– Откуда ты все это знаешь, Валентин? – спросила Макс, удивленно глядя на магоса.
– От Эйзенхорна. – Он пожал плечами. – И предательницы Джафф. Но это неважно, Жермена. Это не то дело, в которое стоит ввязываться простым людям вроде нас с тобой. Это все куда серьезнее – часть огромного мрачного мира, о котором мы практически ничего не знаем, будучи погруженными в нашу ежедневную рутину. Так что я просто вытащу тебя отсюда, после чего мы уберемся подальше и забудем обо всем этом.
– Как? – спросила она.
– Что «как»?
– Как ты собираешься меня вытащить?
– Это, – признал он, – проблема. Проклятая дверь не открывается. И я не знаю волшебного слова.
Драшер сел на пол и задумался. Затем поднялся на ноги и подошел к рабочему столу. На нем валялись грязные хирургические инструменты и стеклянные трубки с образцами, которые, он был уверен, лучше не трогать. Он искал что-нибудь подходящее, чтобы подцепить дверь. От его движений пламя свечей на площадке заколыхалось. В ящиках ничего не оказалось. Магос начал перекапывать контейнеры. Ну хоть что-то, хоть какой-нибудь ломик…
Ничего. Только мусор и старые медикаменты.
– Стоп! – внезапно сказал он. – Стоп-стоп-стоп.
– Что такое? – спросила Макс.
Они с Вориетом удивленно смотрели на торопливо семенящего к ним Драшера. Магос вытащил из кармана пистолет:
– Особые пули. Так их назвал бедолага Нейл. Особые пули, наподобие той, которой он прикончил того мертвеца. Их зачаровывал сам Эйзенхорн. Что-то типа амулетов, способных развеять магию.
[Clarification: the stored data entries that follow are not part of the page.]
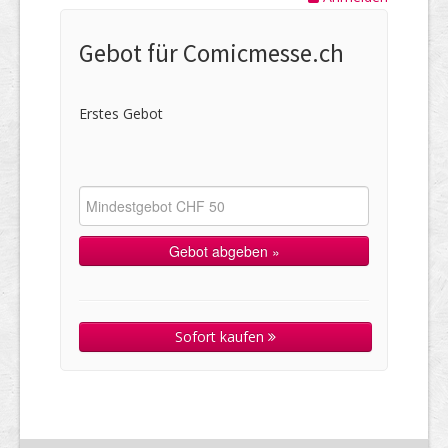
Gebot für Comicmesse.ch
Erstes Gebot
Sofort kaufen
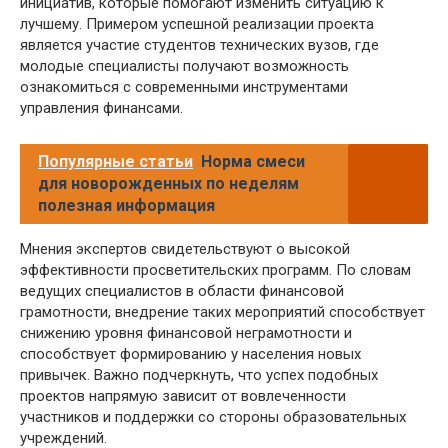
инициатив, которые помогают изменить ситуацию к
лучшему. Примером успешной реализации проекта
является участие студентов технических вузов, где
молодые специалисты получают возможность
ознакомиться с современными инструментами
управления финансами.
Популярные статьи
Норма смеси
для новорожденных по неделям
полезная информация
Мнения экспертов свидетельствуют о высокой
эффективности просветительских программ. По словам
ведущих специалистов в области финансовой
грамотности, внедрение таких мероприятий способствует
снижению уровня финансовой неграмотности и
способствует формированию у населения новых
привычек. Важно подчеркнуть, что успех подобных
проектов напрямую зависит от вовлеченности
участников и поддержки со стороны образовательных
учреждений.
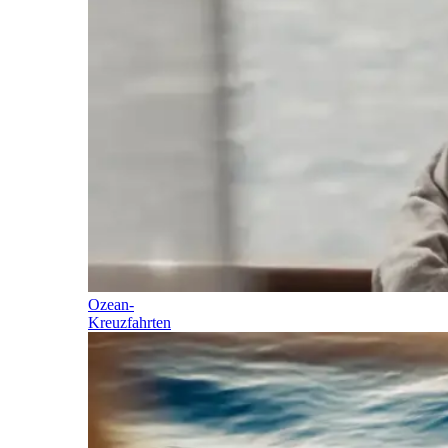
Ozean-
Kreuzfahrten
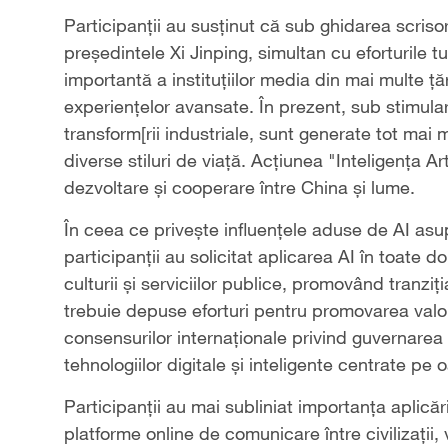
Participanții au susținut că sub ghidarea scrisori
președintele Xi Jinping, simultan cu eforturile 
importantă a instituțiilor media din mai multe ț
experiențelor avansate. În prezent, sub stimulare
transform[rii industriale, sunt generate tot mai
diverse stiluri de viață. Acțiunea "Inteligența A
dezvoltare și cooperare între China și lume.
În ceea ce privește influențele aduse de AI asu
participanții au solicitat aplicarea AI în toate
culturii și serviciilor publice, promovând tranz
trebuie depuse eforturi pentru promovarea valori
consensurilor internaționale privind guvernarea 
tehnologiilor digitale și inteligente centrate p
Participanții au mai subliniat importanța aplicării 
platforme online de comunicare între civilizații,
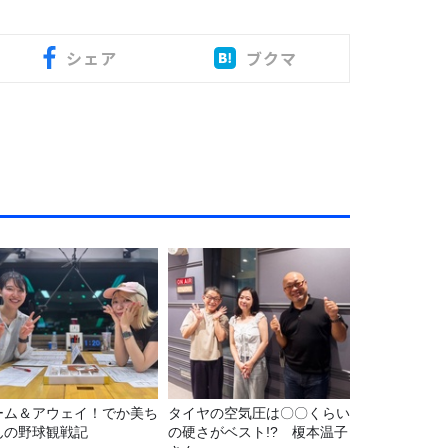
シェア
ブクマ
ーム＆アウェイ！でか美ち
タイヤの空気圧は〇〇くらい
んの野球観戦記
の硬さがベスト!? 榎本温子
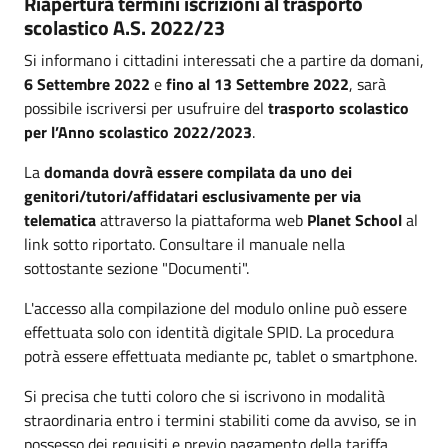
Riapertura termini iscrizioni al trasporto
scolastico A.S. 2022/23
Si informano i cittadini interessati che a partire da domani,
6 Settembre 2022
e
fino al 13 Settembre 2022
, sarà
possibile iscriversi per usufruire del
trasporto scolastico
per l’Anno scolastico 2022/2023
.
La
domanda dovrà essere compilata da uno dei
genitori/tutori/affidatari esclusivamente per via
telematica
attraverso la piattaforma web
Planet School
al
link sotto riportato. Consultare il manuale nella
sottostante sezione "Documenti".
L'accesso alla compilazione del modulo online può essere
effettuata solo con identità digitale SPID. La procedura
potrà essere effettuata mediante pc, tablet o smartphone.
Si precisa che tutti coloro che si iscrivono in modalità
straordinaria entro i termini stabiliti come da avviso, se in
possesso dei requisiti e previo pagamento della tariffa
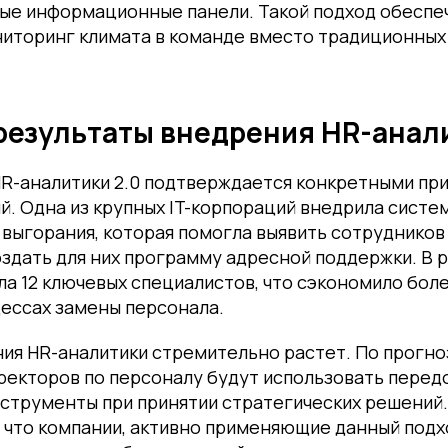
ные информационные панели. Такой подход обеспе
иторинг климата в команде вместо традиционных
результаты внедрения HR-анал
R-аналитики 2.0 подтверждается конкретными пр
й. Одна из крупных IT-корпораций внедрила систе
выгорания, которая помогла выявить сотрудников
оздать для них программу адресной поддержки. В 
а 12 ключевых специалистов, что сэкономило боле
ессах замены персонала.
я HR-аналитики стремительно растет. По прогноз
ректоров по персоналу будут использовать перед
нструменты при принятии стратегических решений
что компании, активно применяющие данный подход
Он направил дуло на клетку.
– Стой-стой! – крикнула Макс.
– Что такое? – спросил Драшер, – Я знаю, что не очень хорошо стреляю, но…
– Мне плевать, чем там заряжена эта штука, но ты собираешься стрелять в упор в чугунную клетку! Пуля срикошетит… Или ты промахнешься по прутьям и попадешь в меня.
– Маршал права, – согласился Вориет. – Не получится.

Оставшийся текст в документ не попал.